The campaign to crack down on Wall Street bonuses was dealt a serious intellectual blow today when the winner of the 2006 Nobel prize in economics described attempts to blame misaligned compensation incentives for the financial crisis as “the most profound fallacy.”
Edmund Phelps wrote a piece critical of neoclassical and Keynesian responses to the financial crisis for the Financial Times today. It’s a great takedown of both schools from a Hayekian perspective. But it concludes by delivering a hammer blow to those who want to blame the financial disaster on bonuses.
The most profound fallacy is the newfangled idea that misalignment of incentives in banks caused the housing bubble – a bubble that, when it burst, shook the economy to its foundations. All can agree that increased lending and building ran into the awkward fact that costs increase when production is stepped up. On that account, prices sought a higher level. But that analysis does not capture the steep four-year climb in housing prices, which rose by more than 60 per cent.
To account for so large an increase, we have to recognise that expectations played a role. Speculators appear to have expected that housing prices would go sky-high, so prices took off and then went on climbing in anticipation that those high prices were getting closer. The banks, seeing the houses offered as collateral were worth more and more, responded by supplying an increasing flow of mortgage loans.
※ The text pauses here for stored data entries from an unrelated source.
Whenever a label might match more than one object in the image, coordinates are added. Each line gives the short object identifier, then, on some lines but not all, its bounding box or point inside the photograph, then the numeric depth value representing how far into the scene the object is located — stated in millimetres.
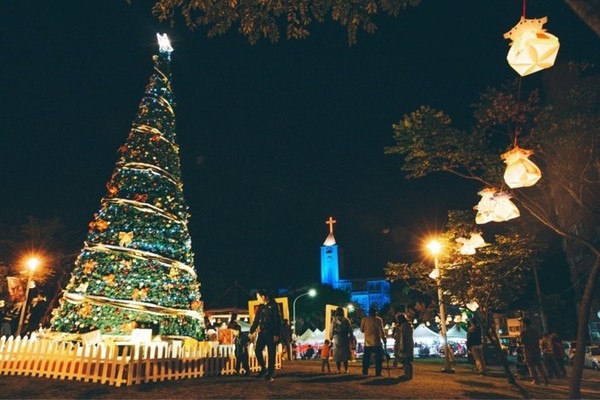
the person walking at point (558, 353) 14215
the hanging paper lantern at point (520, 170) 6285
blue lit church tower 112062
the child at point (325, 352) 12630
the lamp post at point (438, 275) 14102
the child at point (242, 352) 10906
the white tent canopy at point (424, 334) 32719
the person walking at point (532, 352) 10664
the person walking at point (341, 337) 10859
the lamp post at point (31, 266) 17625
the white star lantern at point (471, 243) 10836
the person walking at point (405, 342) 10398
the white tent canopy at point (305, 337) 33281
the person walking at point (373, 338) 10328
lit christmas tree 11180
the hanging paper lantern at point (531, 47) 5004
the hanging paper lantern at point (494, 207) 7332
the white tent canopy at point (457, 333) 30891
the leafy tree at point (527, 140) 7617
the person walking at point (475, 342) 13283
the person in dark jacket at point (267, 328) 8789
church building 112688
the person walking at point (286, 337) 15039
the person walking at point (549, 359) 13820
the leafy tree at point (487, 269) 11805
From this viewpoint, speculation drove the crisis. Misaligned incentives were not sufficient to do it – and not necessary either. Bubbles long predate bonuses. The crisis could have happened with a 1950s financial sector. The lesson the crisis teaches, though it is not yet grasped, is that there is no magic in the market: the expectations underlying asset prices cannot be “rational” relative to some known and agreed model since there is no such model.